Christmas was a magical time for my sister, Ellen, and me. We grew up in a 3 bedroom house in Tarrytown with floor furnaces and window air conditioners. When we were small, we would dress in our new Christmas pajamas and matching house slippers (a tradition that I still continue!) and stand over the grate of the floor furnace until the grate had scarred the bottoms of our slippers, our night gowns billowing from the heat beneath. In early December, Daddy and Mother would take us out to a Christmas tree lot to get our tree. Mother hosted bridge club every December, so she wanted to decorate the house early, a real bonus for us kids! Anna, our housekeeper, strung the lights while Daddy was at work, and we couldn't wait to finish dinner and decorate the tree when he came home. We opened each tissue-wrapped ornament with excitement, aahing and oohing over each one and the memory that it represented and hung them on the towering fir that filled our plate glass window in the living room. Most of the simple little ornaments were gifts from friends or hand-made trinkets from years gone by, but we squealed as if each one was a treasure. When the last one was hung, we would rush out into the cold night to admire our work from the street.
Ellen and I helped decorate the mantle with a well-loved Santa with his little sleigh and miniature toys, snow covered reindeer and little pine cone elves that sat on a bed of cotton snow. Our grandmother, Marcie, made our stockings from felt that she cut from a pattern and decorated with sequins and beads, and we hung them to either side of the hearth. Mother hung an Advent calendar that she had bought at the church bazaar on the front door and filled it with candy canes. We marked the days until Christmas by removing one candy each day after school. Marcie had also made a ceramic handpainted Santa that carried candy canes in his sack. We took turns taking a candy from the calendar and the Santa until the big day arrived.

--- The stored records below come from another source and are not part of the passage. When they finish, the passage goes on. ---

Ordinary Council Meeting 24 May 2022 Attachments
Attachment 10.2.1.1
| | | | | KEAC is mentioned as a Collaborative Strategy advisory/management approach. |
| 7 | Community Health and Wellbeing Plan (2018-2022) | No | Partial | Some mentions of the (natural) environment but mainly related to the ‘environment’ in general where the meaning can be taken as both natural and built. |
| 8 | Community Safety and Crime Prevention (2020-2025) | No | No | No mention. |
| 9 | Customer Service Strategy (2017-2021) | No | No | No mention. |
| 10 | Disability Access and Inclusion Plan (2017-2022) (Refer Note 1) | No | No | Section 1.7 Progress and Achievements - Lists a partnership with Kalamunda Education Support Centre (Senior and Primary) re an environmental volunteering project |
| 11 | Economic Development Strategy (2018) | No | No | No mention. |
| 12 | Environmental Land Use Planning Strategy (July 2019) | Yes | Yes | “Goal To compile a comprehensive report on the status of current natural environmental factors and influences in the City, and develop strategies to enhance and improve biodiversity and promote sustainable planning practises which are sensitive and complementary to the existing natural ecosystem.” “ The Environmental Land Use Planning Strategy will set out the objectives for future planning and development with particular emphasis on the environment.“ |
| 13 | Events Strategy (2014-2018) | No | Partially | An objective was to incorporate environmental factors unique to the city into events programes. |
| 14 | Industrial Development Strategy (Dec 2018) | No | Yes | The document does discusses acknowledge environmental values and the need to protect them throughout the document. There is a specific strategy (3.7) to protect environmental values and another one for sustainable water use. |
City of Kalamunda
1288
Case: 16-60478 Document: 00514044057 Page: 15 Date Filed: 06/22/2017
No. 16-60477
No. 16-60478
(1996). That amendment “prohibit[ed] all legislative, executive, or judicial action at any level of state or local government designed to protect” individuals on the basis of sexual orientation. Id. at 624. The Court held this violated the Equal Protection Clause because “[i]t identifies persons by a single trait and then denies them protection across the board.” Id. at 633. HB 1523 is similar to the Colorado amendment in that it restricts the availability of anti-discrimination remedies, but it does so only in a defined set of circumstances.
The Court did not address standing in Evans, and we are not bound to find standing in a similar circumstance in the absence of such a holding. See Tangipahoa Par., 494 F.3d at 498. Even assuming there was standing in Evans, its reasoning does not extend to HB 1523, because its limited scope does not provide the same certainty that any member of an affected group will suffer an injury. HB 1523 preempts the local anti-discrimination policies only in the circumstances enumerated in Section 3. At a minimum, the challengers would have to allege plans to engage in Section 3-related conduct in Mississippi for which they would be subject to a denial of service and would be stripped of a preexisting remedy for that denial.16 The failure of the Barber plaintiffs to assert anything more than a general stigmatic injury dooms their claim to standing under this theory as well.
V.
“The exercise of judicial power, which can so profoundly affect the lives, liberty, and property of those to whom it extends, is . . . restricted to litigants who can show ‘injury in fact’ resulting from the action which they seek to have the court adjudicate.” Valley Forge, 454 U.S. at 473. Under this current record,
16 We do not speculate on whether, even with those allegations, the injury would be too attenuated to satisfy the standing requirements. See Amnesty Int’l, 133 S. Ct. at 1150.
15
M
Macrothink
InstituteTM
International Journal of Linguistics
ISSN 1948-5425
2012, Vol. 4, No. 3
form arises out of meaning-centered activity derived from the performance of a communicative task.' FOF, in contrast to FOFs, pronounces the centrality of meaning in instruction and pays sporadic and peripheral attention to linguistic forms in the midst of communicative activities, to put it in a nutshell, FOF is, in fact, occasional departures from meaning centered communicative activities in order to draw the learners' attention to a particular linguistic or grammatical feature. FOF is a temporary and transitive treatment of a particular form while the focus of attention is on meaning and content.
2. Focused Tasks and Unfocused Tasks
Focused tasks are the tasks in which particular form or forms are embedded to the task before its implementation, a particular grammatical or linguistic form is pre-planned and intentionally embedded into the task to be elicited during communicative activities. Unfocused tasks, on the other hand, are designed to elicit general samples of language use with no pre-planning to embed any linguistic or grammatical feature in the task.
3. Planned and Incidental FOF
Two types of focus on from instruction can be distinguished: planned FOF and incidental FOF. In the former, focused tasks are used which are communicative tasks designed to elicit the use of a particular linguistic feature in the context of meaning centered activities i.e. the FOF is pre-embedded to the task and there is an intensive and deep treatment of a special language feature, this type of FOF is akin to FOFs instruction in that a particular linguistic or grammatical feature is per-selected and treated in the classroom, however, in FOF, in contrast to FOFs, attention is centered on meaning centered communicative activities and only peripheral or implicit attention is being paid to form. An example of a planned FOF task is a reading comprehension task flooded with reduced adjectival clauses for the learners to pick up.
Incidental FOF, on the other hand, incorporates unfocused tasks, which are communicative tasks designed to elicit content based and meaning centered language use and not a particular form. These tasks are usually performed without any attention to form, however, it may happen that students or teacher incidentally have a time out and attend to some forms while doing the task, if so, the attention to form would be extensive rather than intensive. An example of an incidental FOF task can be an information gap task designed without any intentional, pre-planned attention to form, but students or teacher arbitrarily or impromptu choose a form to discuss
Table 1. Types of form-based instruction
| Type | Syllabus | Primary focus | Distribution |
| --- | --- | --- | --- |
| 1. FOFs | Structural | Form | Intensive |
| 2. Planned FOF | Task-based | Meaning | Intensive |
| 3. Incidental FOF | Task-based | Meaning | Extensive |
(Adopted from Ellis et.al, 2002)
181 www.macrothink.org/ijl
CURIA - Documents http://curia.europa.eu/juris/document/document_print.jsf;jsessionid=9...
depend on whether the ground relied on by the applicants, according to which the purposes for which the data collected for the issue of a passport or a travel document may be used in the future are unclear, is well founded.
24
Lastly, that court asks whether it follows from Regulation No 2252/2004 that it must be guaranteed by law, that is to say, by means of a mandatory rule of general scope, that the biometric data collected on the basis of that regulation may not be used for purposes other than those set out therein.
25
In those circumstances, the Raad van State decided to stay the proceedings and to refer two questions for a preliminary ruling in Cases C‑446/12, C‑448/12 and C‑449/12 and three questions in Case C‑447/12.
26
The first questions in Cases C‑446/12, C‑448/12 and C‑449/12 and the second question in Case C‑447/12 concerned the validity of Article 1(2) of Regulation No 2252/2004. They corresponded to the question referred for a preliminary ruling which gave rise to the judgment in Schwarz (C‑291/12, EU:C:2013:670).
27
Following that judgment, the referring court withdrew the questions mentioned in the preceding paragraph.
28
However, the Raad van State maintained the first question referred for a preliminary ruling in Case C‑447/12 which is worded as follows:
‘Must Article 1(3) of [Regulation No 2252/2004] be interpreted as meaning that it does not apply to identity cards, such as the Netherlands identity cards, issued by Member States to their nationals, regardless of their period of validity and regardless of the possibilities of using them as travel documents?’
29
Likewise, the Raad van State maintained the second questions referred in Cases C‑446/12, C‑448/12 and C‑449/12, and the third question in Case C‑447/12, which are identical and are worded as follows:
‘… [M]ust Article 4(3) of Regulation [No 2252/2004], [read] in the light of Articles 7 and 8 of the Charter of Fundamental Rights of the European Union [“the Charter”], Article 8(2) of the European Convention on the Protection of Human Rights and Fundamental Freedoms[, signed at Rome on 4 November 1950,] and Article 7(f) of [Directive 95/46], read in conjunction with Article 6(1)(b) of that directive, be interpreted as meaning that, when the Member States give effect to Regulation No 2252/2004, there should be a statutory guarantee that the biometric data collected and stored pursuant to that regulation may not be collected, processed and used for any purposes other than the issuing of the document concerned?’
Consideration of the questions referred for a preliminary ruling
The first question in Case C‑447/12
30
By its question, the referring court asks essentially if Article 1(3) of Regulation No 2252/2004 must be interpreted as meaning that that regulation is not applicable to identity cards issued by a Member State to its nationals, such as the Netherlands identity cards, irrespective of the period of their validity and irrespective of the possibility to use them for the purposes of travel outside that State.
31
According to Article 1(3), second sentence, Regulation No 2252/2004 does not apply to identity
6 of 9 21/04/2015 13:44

The days before Christmas were filled with anticipation and lots of activities. We nibbled fudge, divinity and Marcie's delicious Christmas butter cookies. She let us mix the dough, cut the cookies from the chilled rolls and bake them. Her kitchen smelled heavenly as they baked, and we sipped coffee that was more milk than coffee, out of tiny China demitasse cups until the cookies were just beginning to brown around the edges and could come out of the oven. Marcie had little, but we felt she was the richest woman in the world becasuse she shared everything she had. (I still have that big, red milk-glass mixing bowl!) Mother also wrapped cookies and slices of fruit cake that Marcie made on Christmas plates covered with plastic wrap and a sprig of holly from the bushes in our front yard to give as gifts to our teachers and the ladies in the principal's office at our school, Casis Elementary. Several weeks before Christmas, Mother would take us downtown in our Christmas dresses to talk to Santa. We didn't know that the real reason was so that Mother could find out what toy we wanted and to have our pictures made. We stood in line in Scarborough's Department Store at the corner of 6th and Congress and then went out to look at their Christmas windows. Scarborough's always had the most amazing windows with mechanical elves, skating penguins or some other delights. At night, Daddy used to drive us down Congress Avenue under the lighted garlands toward the Capitol. The tinsel lit with mulitcolored lights sparkled in the night.
We also caroled with the Junior Choir at Good Shepherd Episcopal Church and reverently visited the live nativity scene on the lawn of the Church. The Slaughter Family brought in a live donkey, a cow, two sheep and some ducks and chickens from their ranch for the nativity. A wooden manger was erected and fenced so that the animals couldn't roam. Volunteers from the Church stood inside as Joseph and the Wise Men, and Mary sat quietly gazing at the baby Jesus, a doll from the children's Sunday School. Soft Christmas carols played softly from speakers in the trees. Each Christmas, the nativity would play for 10 days before Christmas. Grampy and Daddy played Joseph or a wise man, and Mother volunteered playing Mary when we were young, then we took our turn as we grew older. We silently visited the nativity every Christmas Eve for years, then attended services at Church. Good Shepherd is so gorgeous at Christmas. Iron candelabra decorated with holly and candles mark each pew. Red poinsettas fill the nave, and the pipe organ and choir majestically celebrate the coming of our Lord.
On Christmas Eve, we drove around our neighborhood in our newly opened Christmas pajamas and looked at the lights decorating our neighbors' Christmas trees through their windows. No one had outdoor lights at that time. We danced from the hearth of the fireplace and sang our favorite songs from Dean Martin's Winter Romance Album, sipped hot chocolate with baby marshmellows from our Santa and snowman mugs, read "Twas the Night Before Christmas" and played games of Old Maid and Candy Land until it was time for bed. Ellen always hated getting the Old Maid, and we howled when it ended up with Daddy! We left our homemade cookies, decorated with colored sugars, on the arm of our favorite chair next to the fireplace. Then we piled into the twin beds in my bedroom, a special treat to sleep together. We talked and giggled, and I would crawl into Ellen's bed and show her Santa and his reidneer (a passing airplane!) in the night sky out the window.
On Christmas morning, Granny and Grampy would arrive just in time to see us open our presents and play with our toys. In our matching robes and gowns, we played for hours feeling like the luckiest kids on earth, and we were. We had love and we had family. Our favorite gifts were always ones that came from the heart. Anna sewed a wardrobe of Barbie clothes for Ellen's Barbie. (remember the gold evening dress with matching coat and the real fur collar?) One of our favorite gifts was a trampoline with black rubber bands holding the tramp to the frame. Mother almost lost it when she looked out the window to see our 90 year old great grandmother, Gran-Gran, jumping with Ellen on it! There were years of bikes, games and dolls, but the greatest gift of all was the love of our family. Pictured here is our mother, April, our father, Bill, our grandmother, Ellen Poage and our great grandmother, Gran-Gran, Helen Conger Poage on Christmas Eve, 1959.
Merry Christmas, dear Sister! You will always be my best friend!